• [Extracted entries]
________________

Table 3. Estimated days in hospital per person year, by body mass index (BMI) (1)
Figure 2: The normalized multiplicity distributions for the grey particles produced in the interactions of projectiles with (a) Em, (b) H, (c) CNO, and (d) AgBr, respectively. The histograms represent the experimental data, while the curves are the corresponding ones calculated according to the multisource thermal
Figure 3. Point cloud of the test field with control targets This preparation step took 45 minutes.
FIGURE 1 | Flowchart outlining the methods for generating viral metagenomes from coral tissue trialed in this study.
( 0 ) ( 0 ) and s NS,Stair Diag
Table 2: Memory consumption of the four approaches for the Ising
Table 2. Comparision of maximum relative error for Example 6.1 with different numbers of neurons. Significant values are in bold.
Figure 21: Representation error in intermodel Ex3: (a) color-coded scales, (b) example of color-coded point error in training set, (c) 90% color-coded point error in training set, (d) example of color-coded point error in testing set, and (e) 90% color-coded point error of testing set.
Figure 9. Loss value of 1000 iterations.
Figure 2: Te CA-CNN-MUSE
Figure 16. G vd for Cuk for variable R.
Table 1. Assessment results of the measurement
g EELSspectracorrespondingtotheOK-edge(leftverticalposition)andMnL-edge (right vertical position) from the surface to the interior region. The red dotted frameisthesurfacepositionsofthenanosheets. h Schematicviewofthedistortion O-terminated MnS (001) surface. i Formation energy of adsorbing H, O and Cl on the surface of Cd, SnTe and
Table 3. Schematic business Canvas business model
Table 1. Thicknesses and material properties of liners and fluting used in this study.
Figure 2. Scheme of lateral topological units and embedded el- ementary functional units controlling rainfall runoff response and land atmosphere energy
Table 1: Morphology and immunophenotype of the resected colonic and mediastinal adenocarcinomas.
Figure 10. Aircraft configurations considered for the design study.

________________

• [Problem to work on] If a line of the data contains the word "study", count it; say how many such lines there are and nothing else.

• [Written solution] 3